What Is the Difference Between an SOP and a Process Map?
These two documentation tools are often confused or used interchangeably. They are related but distinct, and understanding the difference helps you choose the right tool for what you are trying to accomplish.
Process Maps: The Architecture View
A process map (also called a process flow diagram or flowchart) is a visual representation of how a process works at a structural level. It shows:
- The sequence of steps in the process
- Decision points and the branches they create
- Inputs (what enters the process) and outputs (what leaves it)
- Handoffs between people, roles, or systems
Process maps are excellent for understanding how a complex process works at a high level, identifying where handoffs occur, and designing a new process before it is implemented. The limitation: a process map tells you what happens in the process without telling you how to do any of it.
SOPs: The Execution View
An SOP is operational documentation: numbered steps in execution order that tell someone exactly how to execute each part of a process. It is written for the person doing the work, not for someone trying to understand the process from above.

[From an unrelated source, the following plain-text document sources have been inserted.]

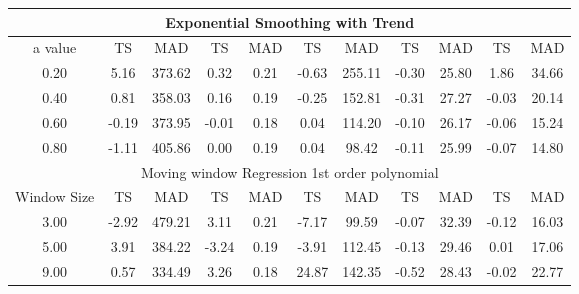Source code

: \documentclass[conference,onecolumn]{IEEEtran}
\begin{document}
\begin{table}[ht]
\begin{tabular}{|c|c|c|c|c|c|c|c|c|c|c|}
\multicolumn{11}{|c|}{Exponential Smoothing with Trend}                                                                                                                                                \\ \hline
a value     & TS               & MAD              & TS                 & MAD             & TS              & MAD            & TS               & MAD             & TS               & MAD              \\ \hline
0.20        & 5.16             & 373.62           & 0.32               & 0.21            & -0.63           & 255.11         & -0.30            & 25.80           & 1.86             & 34.66            \\ \hline
0.40        & 0.81             & 358.03           & 0.16               & 0.19            & -0.25           & 152.81         & -0.31            & 27.27           & -0.03            & 20.14            \\ \hline
0.60        & -0.19            & 373.95           & -0.01              & 0.18            & 0.04            & 114.20         & -0.10            & 26.17           & -0.06            & 15.24            \\ \hline
0.80        & -1.11            & 405.86           & 0.00               & 0.19            & 0.04            & 98.42          & -0.11            & 25.99           & -0.07            & 14.80            \\ \hline
\multicolumn{11}{|c|}{Moving window Regression 1st order polynomial}                                                                                                                                   \\ \hline
Window Size & TS               & MAD              & TS                 & MAD             & TS              & MAD            & TS               & MAD             & TS               & MAD              \\ \hline
3.00        & -2.92            & 479.21           & 3.11               & 0.21            & -7.17           & 99.59          & -0.07            & 32.39           & -0.12            & 16.03            \\ \hline
5.00        & 3.91             & 384.22           & -3.24              & 0.19            & -3.91           & 112.45         & -0.13            & 29.46           & 0.01             & 17.06            \\ \hline
9.00        & 0.57             & 334.49           & 3.26               & 0.18            & 24.87           & 142.35         & -0.52            & 28.43           & -0.02            & 22.77            \\ \hline

\end{tabular}
\end{table}
\end{document}
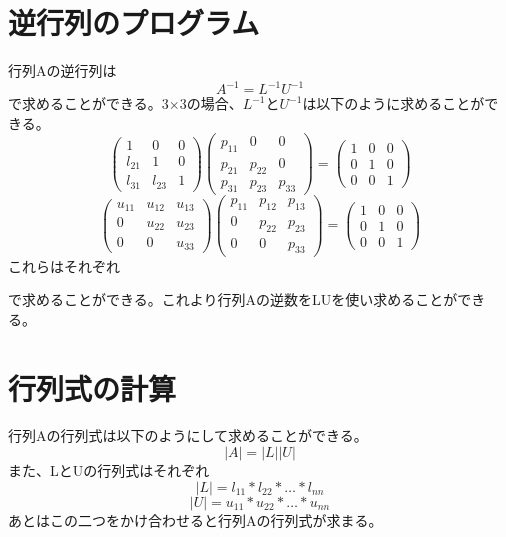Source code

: \documentclass{jsarticle}
\begin{document}
\section{逆行列のプログラム}
行列Aの逆行列は
\[
A^{-1}=L^{-1}U^{-1}
\]
で求めることができる。3$\times$3の場合、$L^{-1}$と$U^{-1}$は以下のように求めることができる。
 \[
 \left(
  \begin{array}{ccc}
      1 & 0 & 0 \\
      l_{21} & 1 & 0 \\
      l_{31} & l_{23} & 1
     \end{array}
  \right)
  \left(
  \begin{array}{ccc}
      p_{11} & 0 & 0 \\
      p_{21} & p_{22} & 0 \\
      p_{31} & p_{23} & p_{33}
     \end{array}
  \right)=
  \left(
  \begin{array}{ccc}
      1 & 0 & 0 \\
      0 & 1 & 0 \\
      0 & 0 & 1
     \end{array}
  \right)
  \]
\[
\left(
    \begin{array}{ccc}
      u_{11} & u_{12} & u_{13} \\
      0 & u_{22} & u_{23} \\
      0 & 0 & u_{33}
     \end{array}
  \right)
  \left(
    \begin{array}{ccc}
      p_{11} & p_{12} & p_{13} \\
      0 & p_{22} & p_{23} \\
      0 & 0  & p_{33}
     \end{array}
  \right)=
  \left(
  \begin{array}{ccc}
      1 & 0 & 0 \\
      0 & 1 & 0 \\
      0 & 0 & 1
     \end{array}
  \right)
  \]
これらはそれぞれ


で求めることができる。これより行列Aの逆数をLUを使い求めることができる。
\section{行列式の計算}
行列Aの行列式は以下のようにして求めることができる。
\[
|A|=|L||U|
\]
また、LとUの行列式はそれぞれ
\[
|L|=l_{11}*l_{22}*\ldots*l_{nn}
\]
\[
|U|=u_{11}*u_{22}*\ldots*u_{nn}
\]
あとはこの二つをかけ合わせると行列Aの行列式が求まる。
\end{document}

SOPs are excellent for training new team members, ensuring consistent execution across different people, and providing a reference that an executor can consult mid-process. The limitation: an SOP is less useful for understanding the overall architecture of a process.
How They Work Together
A practical workflow for building both:
- Start with a process map. Sketch out the overall flow, the major stages, the decisions, who is involved, where handoffs occur
- Use the process map to identify SOP scope. The stages and decision points become the structure for your SOP
- Build the SOP. Write the numbered steps, decision criteria, and definition of done for each stage
- Store both together. Keep the process map and the SOP in the same location, clearly labeled
If You Can Only Do One
Build the SOP first. The process map is more useful for design and communication; the SOP is more useful for execution and training. The immediate payoff from documentation — consistent execution, reduced knowledge dependency, faster onboarding — comes from the SOP.